The 2025 interim report repeatedly mentions that performance decline was affected by "factors such as value-added tax on cemetery plot sales services." Some investors speculate this "other general operating expenses" was affected by one-time supplementary tax payments imposed by various localities on the funeral industry, rather than ongoing expenses. Attempts to reach Fu Shou Yuan's relevant departments for comment were unsuccessful by press time.
Additionally, in April 2025, the Ministry of Civil Affairs released the "Funeral Management Regulations (Draft Amendment for Public Comment)," establishing a basic funeral public service system at the institutional level, implementing government pricing for core services including body transport, cremation, and ashes storage. Simultaneously, unprecedented strict restrictions were imposed on land use, such as limiting individual ash burial plot areas to no more than 0.5 square meters, while strongly promoting and incentivizing space-saving ecological burial methods like sea burial and tree burial.
In recent years, public sentiment regarding "sky-high cemetery prices" and "cemetery prices higher than housing prices" has emerged in various locations, with some citizens even choosing to purchase residential apartments for ash storage. Consequently, many locations have introduced measures to limit public cemetery prices and restrict commercial cemetery plot unit areas.

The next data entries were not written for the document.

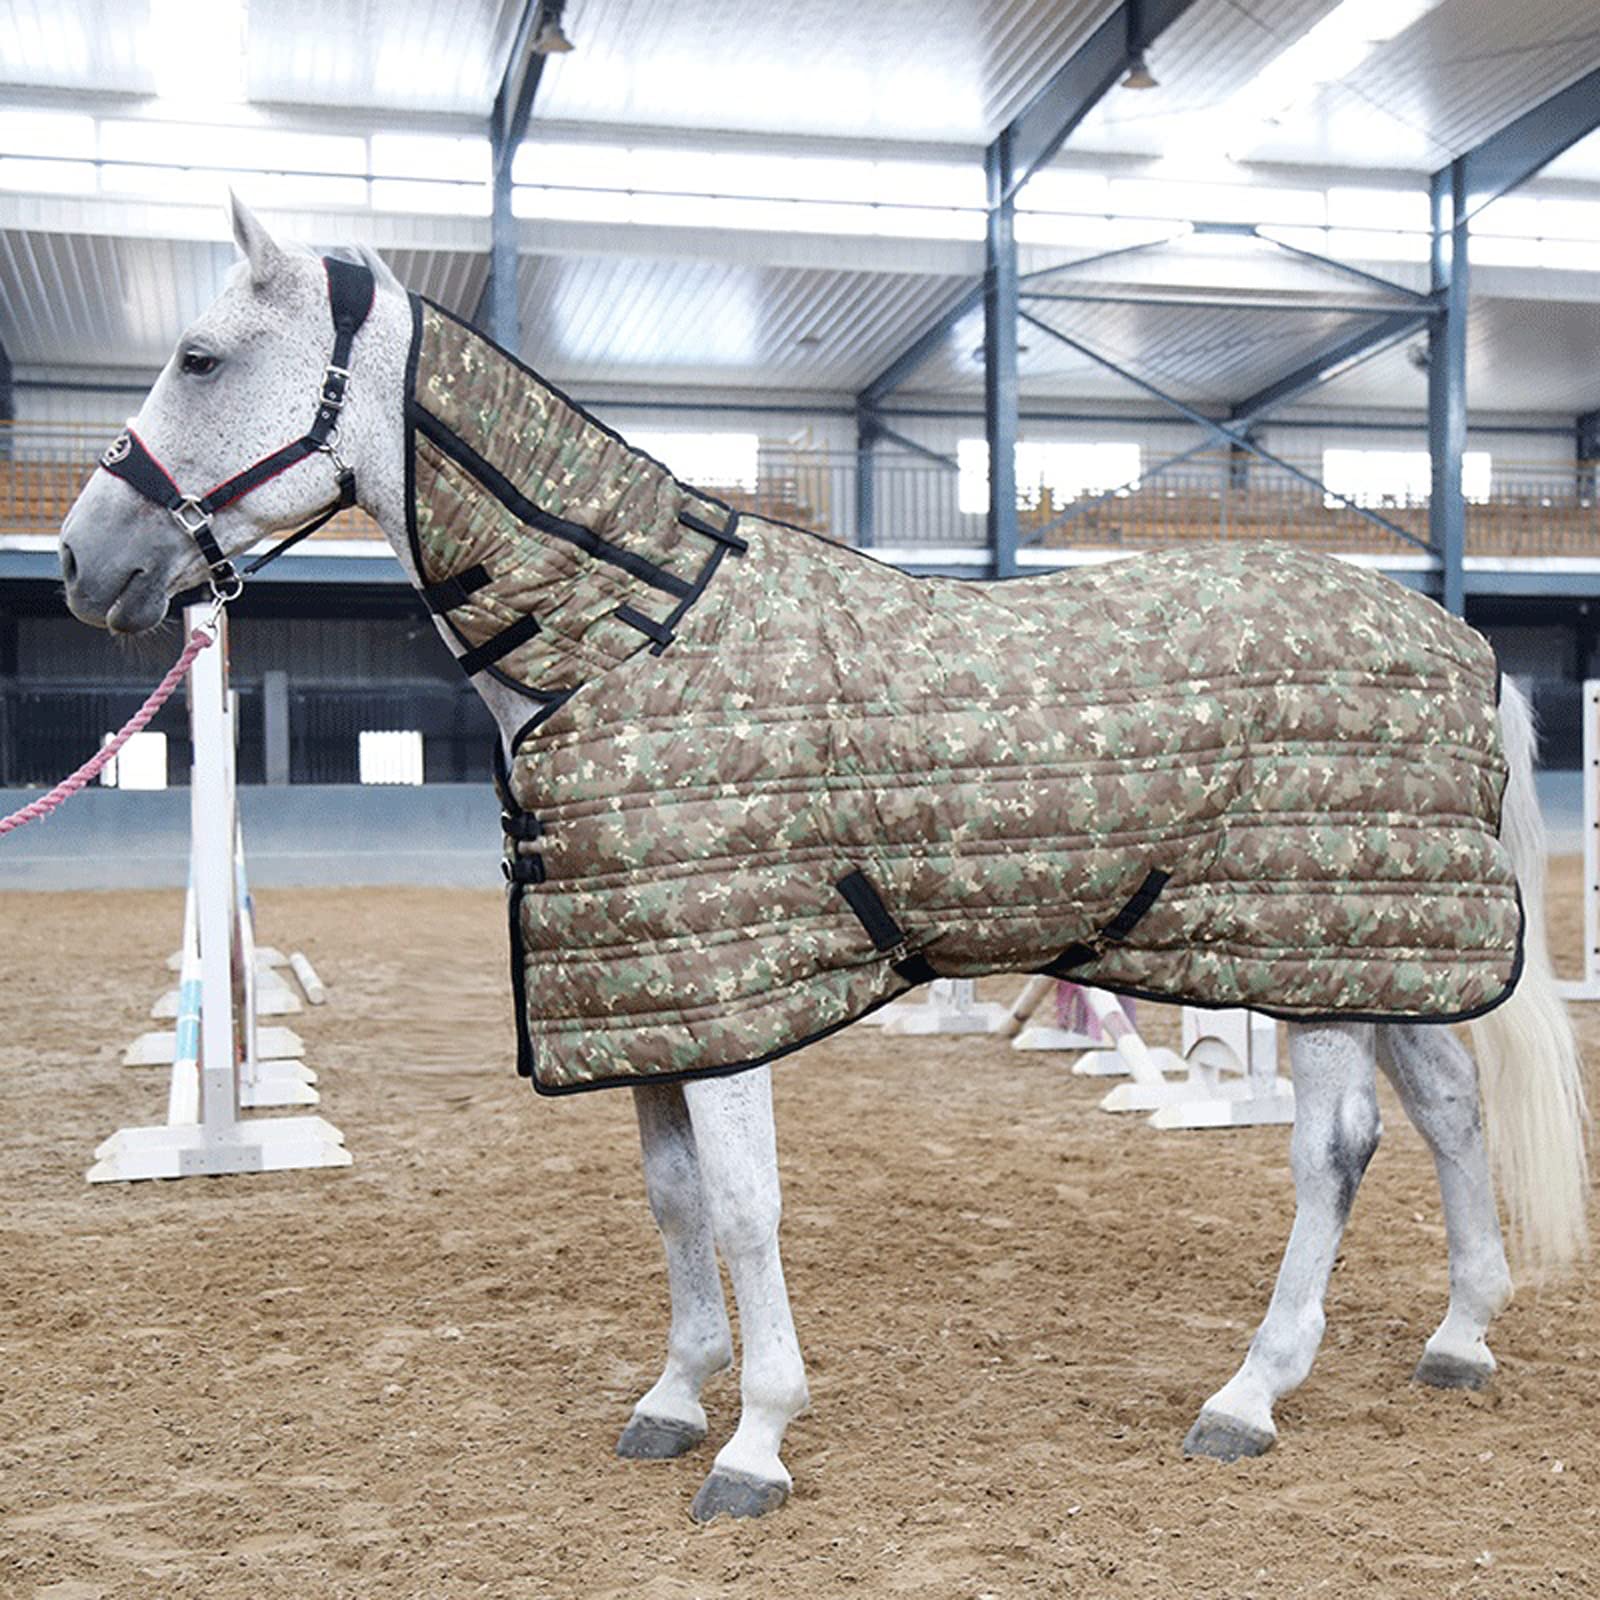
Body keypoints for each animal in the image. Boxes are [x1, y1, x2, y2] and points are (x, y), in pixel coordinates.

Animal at [58, 198, 1590, 1521]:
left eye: (201, 356)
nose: (84, 562)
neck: (630, 638)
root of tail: (1457, 636)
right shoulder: (652, 1003)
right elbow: (674, 1203)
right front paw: (678, 1394)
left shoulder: (728, 1003)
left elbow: (743, 1210)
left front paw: (756, 1441)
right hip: (1379, 947)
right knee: (1451, 1110)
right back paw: (1459, 1334)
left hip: (1312, 951)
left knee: (1337, 1148)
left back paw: (1249, 1394)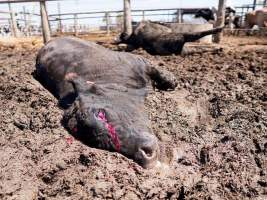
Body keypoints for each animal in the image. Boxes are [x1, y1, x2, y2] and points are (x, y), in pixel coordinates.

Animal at [35, 36, 178, 168]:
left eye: (100, 114)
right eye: (98, 142)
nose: (145, 154)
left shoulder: (137, 60)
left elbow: (156, 70)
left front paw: (172, 81)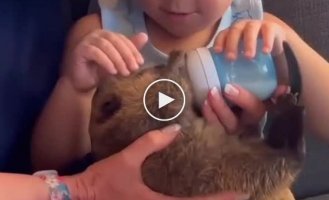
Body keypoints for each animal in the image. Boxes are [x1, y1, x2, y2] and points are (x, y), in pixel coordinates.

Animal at [88, 50, 304, 199]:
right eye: (140, 73)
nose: (158, 64)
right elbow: (167, 94)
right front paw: (175, 60)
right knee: (287, 160)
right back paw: (291, 110)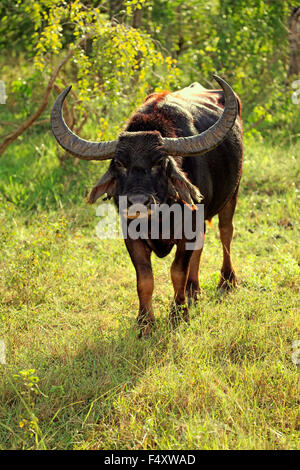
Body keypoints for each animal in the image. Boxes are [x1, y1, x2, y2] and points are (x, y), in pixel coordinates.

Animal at [51, 74, 243, 338]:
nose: (137, 203)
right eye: (119, 163)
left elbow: (177, 271)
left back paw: (226, 281)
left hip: (232, 193)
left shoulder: (188, 229)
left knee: (226, 234)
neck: (159, 219)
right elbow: (144, 279)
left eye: (159, 162)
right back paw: (194, 290)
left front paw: (178, 315)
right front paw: (144, 323)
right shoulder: (131, 237)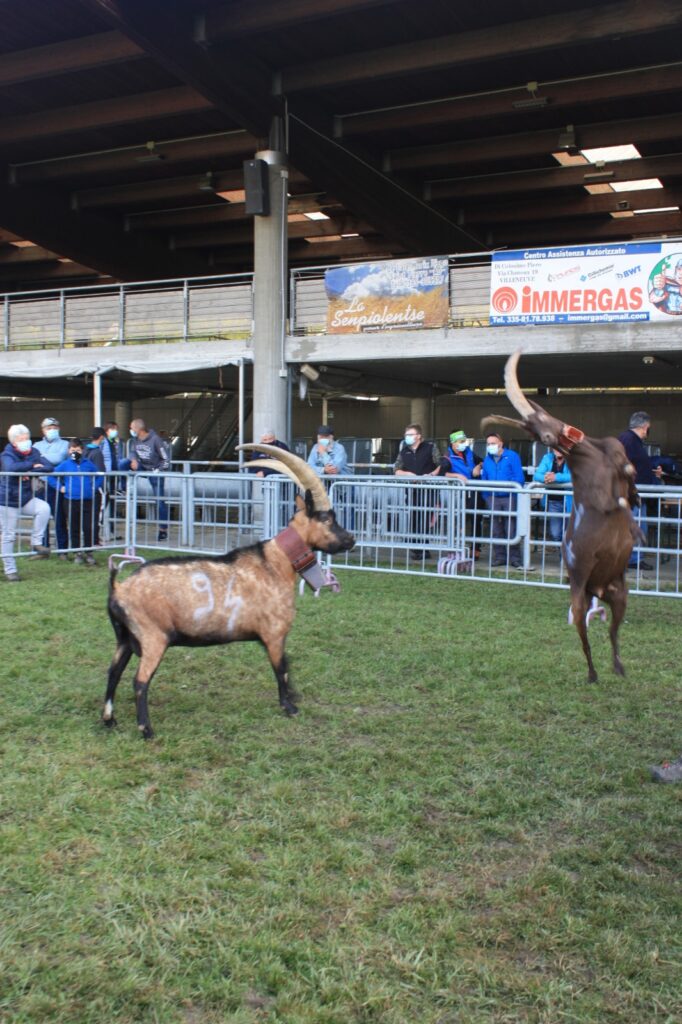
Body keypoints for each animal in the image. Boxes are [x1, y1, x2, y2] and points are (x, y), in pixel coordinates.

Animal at [104, 444, 356, 741]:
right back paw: (146, 729)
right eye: (327, 518)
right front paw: (289, 707)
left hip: (125, 638)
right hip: (153, 636)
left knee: (113, 672)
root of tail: (118, 588)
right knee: (139, 681)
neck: (275, 563)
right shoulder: (274, 633)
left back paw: (109, 720)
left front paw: (294, 698)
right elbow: (280, 668)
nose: (351, 540)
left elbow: (287, 665)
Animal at [481, 350, 638, 679]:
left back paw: (618, 667)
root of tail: (597, 588)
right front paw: (637, 529)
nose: (550, 439)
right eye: (532, 430)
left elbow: (629, 482)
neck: (590, 455)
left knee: (612, 633)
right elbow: (617, 501)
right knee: (586, 640)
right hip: (579, 599)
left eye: (539, 419)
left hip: (620, 595)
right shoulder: (600, 498)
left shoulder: (619, 459)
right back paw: (593, 675)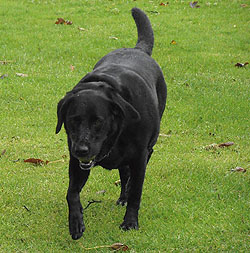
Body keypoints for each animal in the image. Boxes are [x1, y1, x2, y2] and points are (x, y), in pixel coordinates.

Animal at [55, 7, 167, 239]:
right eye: (72, 121)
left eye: (98, 121)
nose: (81, 149)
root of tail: (138, 50)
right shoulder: (76, 162)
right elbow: (71, 193)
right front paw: (76, 222)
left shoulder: (140, 158)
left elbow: (136, 191)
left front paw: (130, 222)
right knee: (124, 174)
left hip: (148, 148)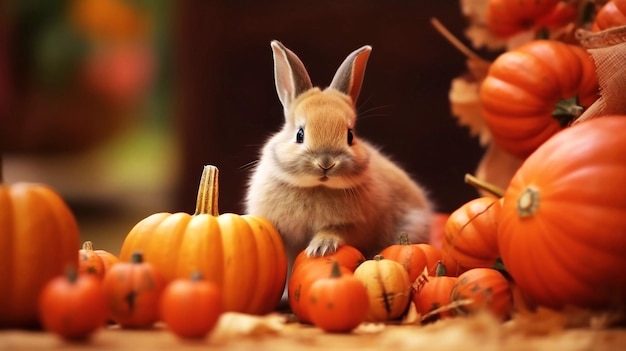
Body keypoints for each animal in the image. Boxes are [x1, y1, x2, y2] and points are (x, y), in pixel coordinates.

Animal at [244, 40, 434, 274]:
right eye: (300, 134)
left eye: (350, 135)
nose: (326, 163)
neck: (317, 187)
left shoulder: (355, 226)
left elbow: (336, 231)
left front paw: (320, 248)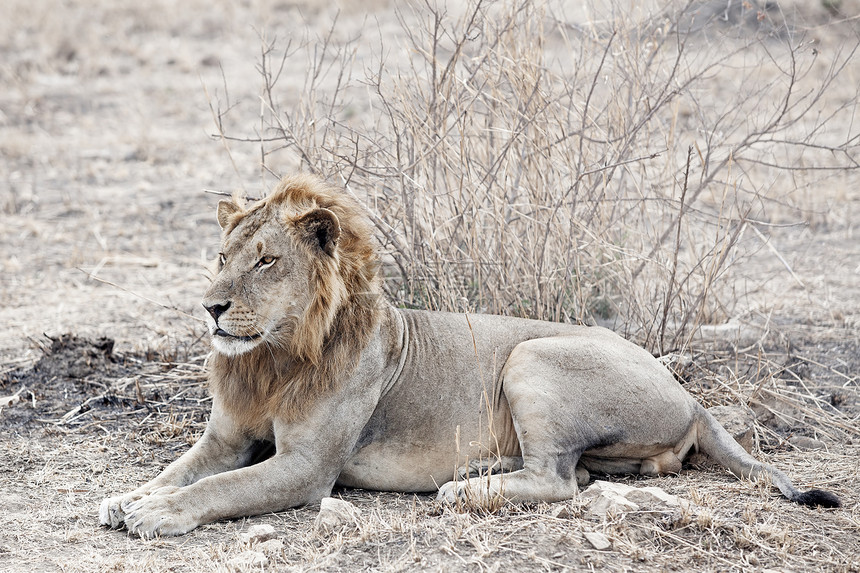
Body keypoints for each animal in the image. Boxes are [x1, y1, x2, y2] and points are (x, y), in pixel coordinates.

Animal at [99, 172, 840, 536]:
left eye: (265, 262)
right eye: (222, 257)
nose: (212, 307)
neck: (271, 359)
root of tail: (689, 393)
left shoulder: (308, 467)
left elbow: (218, 487)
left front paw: (157, 515)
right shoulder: (225, 437)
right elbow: (178, 470)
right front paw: (127, 498)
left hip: (532, 357)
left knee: (560, 481)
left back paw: (465, 488)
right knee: (573, 471)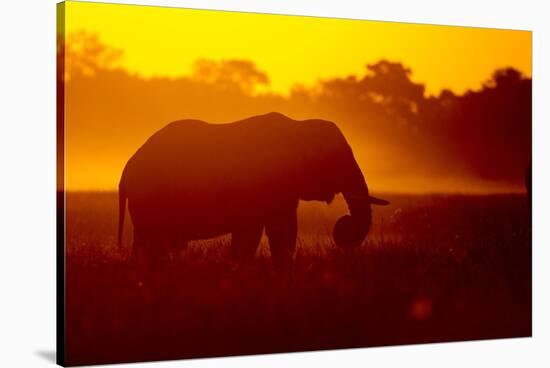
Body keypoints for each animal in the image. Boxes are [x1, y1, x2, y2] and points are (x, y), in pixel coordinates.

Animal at [118, 110, 390, 268]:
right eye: (338, 159)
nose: (343, 226)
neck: (299, 128)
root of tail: (128, 167)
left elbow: (277, 229)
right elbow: (267, 229)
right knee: (152, 241)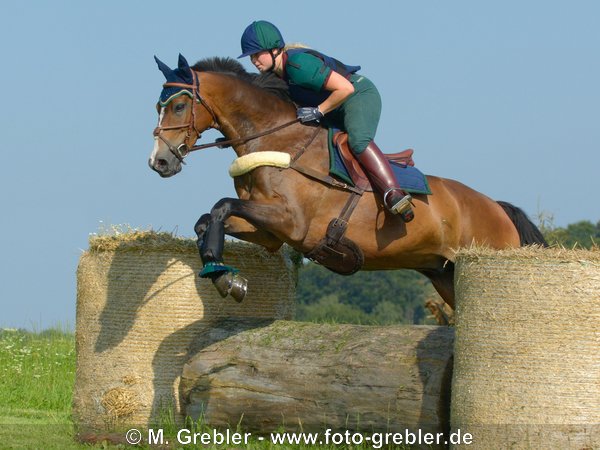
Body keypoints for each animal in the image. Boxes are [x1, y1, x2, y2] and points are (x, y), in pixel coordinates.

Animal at [150, 52, 548, 306]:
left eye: (180, 106)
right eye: (159, 106)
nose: (159, 162)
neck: (277, 140)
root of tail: (497, 207)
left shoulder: (291, 221)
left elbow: (221, 206)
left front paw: (224, 276)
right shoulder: (270, 232)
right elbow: (206, 221)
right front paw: (222, 276)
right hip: (444, 274)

In 2024, Shanghai Civil Affairs Bureau publicly responded to citizen demands, stating that to conserve land resources and reduce funeral burdens on the public, Shanghai civil affairs departments actively promote cemetery miniaturization, "requiring all commercial public cemeteries to diversify burial options and reduce price levels."
Against the backdrop of population aging, to increase revenue, Fu Shou Yuan is also attempting to extend its service chain, such as launching "pre-need contract" services, where customers plan and prepay for future funeral services for themselves or relatives while still alive. In the first half of 2025, Fu Shou Yuan cumulatively signed approximately 10,252 pre-need contracts, a decrease of 1,671 compared to the same period last year.
Compared to asset-heavy cemetery business, funeral services and pre-need contract business are temporarily unaffected by cemetery price restrictions and similar factors. Pre-need contract services can lock in future customers and revenue in advance, hedging against immediate cemetery sales volatility. Therefore, investors view the sustained growth of pre-need contract signings and the revenue proportion of non-cemetery services as important factors for Fu Shou Yuan's revenue structure transformation and achieving a "turnaround against headwinds."